*Extracted information*:
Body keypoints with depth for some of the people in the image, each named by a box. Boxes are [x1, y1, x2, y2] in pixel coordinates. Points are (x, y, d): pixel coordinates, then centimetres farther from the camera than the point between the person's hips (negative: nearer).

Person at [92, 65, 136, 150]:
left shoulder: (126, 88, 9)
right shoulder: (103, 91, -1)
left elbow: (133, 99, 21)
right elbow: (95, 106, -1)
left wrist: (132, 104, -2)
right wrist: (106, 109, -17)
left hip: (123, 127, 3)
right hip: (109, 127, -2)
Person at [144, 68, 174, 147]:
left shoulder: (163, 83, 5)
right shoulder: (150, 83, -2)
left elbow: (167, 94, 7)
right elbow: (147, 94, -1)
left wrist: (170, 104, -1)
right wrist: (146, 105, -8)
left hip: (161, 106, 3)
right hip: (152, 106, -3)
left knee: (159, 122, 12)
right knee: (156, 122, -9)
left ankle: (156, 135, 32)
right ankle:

*Exercise aim*: For every line of the records that has the word "wrist" in it, make a copy.

*Task answer*:
left wrist: (132, 104, -2)
right wrist: (106, 109, -17)
left wrist: (170, 104, -1)
right wrist: (146, 105, -8)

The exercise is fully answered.